All these registrations are simply done by visiting a tax office close to where your business is domicile, filling the necessary forms provided and attaching all necessary documents required.
• Value Added Tax (VAT) returns: Every business once registered is expected to start filing VAT returns on or before the 21st day of the month for the VATable transactions of the previous month. The FIRS VAT Form 002 should be filled correctly and the e-ticket evidencing payment of the VAT payable attached. A NIL VAT returns is filed when, but not only if, no sales was recorded in the previous month and a bank statement should be attached to prove that.
• Annual PAYE returns: This returns is expected to be filed on or before the 31st of January of every year in respect of the PAYE tax deducted and remitted in the previous financial year. The returns include the employer’s declaration of the gross income of employees and PAYE taxes paid for the immediate preceding year on a schedule referred to as Form H1 including the receipts for the PAYE remittances and a projected payroll of the current year but in some states apart from Lagos there has to be attached another schedule showing the income, deductions and tax paid relevant for the three preceding years referred to as form H2.
• Company Income Tax (CIT) returns: Limited liability Companies have a duty to file CIT returns on or before six months after the company’s accounting year end on an annual basis with the current year being referred to as the Year of Assessment in which the returns are due for submission and taxes are due for payment.
• Withholding Tax (WHT): This returns should be filed on or before the 21st day of the month following the month in which the deductions were made or when the transactions occurred depending on the nature of transaction and the provisions of the law as regards such.
Taxes to be paid
• Personal Income Tax (PIT)/Company Income Tax (CIT): Companies are to pay 30% of their chargeable income to the FIRS while enterprises/business names are to pay PIT using the tax graduation table.
• Value Added Tax (VAT): VAT is a consumption tax levied at every level of production and ultimately borne by the final consumer.
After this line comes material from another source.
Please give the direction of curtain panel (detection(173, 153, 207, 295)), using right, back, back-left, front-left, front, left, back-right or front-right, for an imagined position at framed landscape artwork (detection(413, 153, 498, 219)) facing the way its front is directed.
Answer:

Businesses add VAT at the rate of 5% to the sales price of the goods or services they offer in Nigeria. They also pay VAT, just like consumers, on goods and services that they consume.
• Pay as You Earn (PAYE): Businesses are expected to deduct PAYE tax correctly from the salaries paid to their employees/staff. They are to remit same to the relevant SIRS on or before the 10th day of the month following the month of deduction.
• Withholding Tax (WHT): This is an advance payment of income tax. Every business is required to make deductions from every taxable person with whom the company has business dealings (Vendors/suppliers, Investors) etc. using the rates as listed in provisions of the tax laws and remit same to the relevant tax authority when payments are being made or when it becomes due depending on the provisions of the law as regards such. e.g. WHT on Rent, Dividend and Interest are paid when it becomes due but WHT on Contract/supply is due when payments are being made in line with the provisions of the law.
Conclusively, we understand that in the pursuit for companies to survive and seal business deals, there may be no adequate time to coordinate the accounting and tax related issues so, engaging the services of a tax and accounting expert will save you the stress and time of having to manage all your tax matters while allowing you to focus on your core business activities avoiding penalties and sanctions at the same time.
Wishing you a Most Compliant and Productive start-up!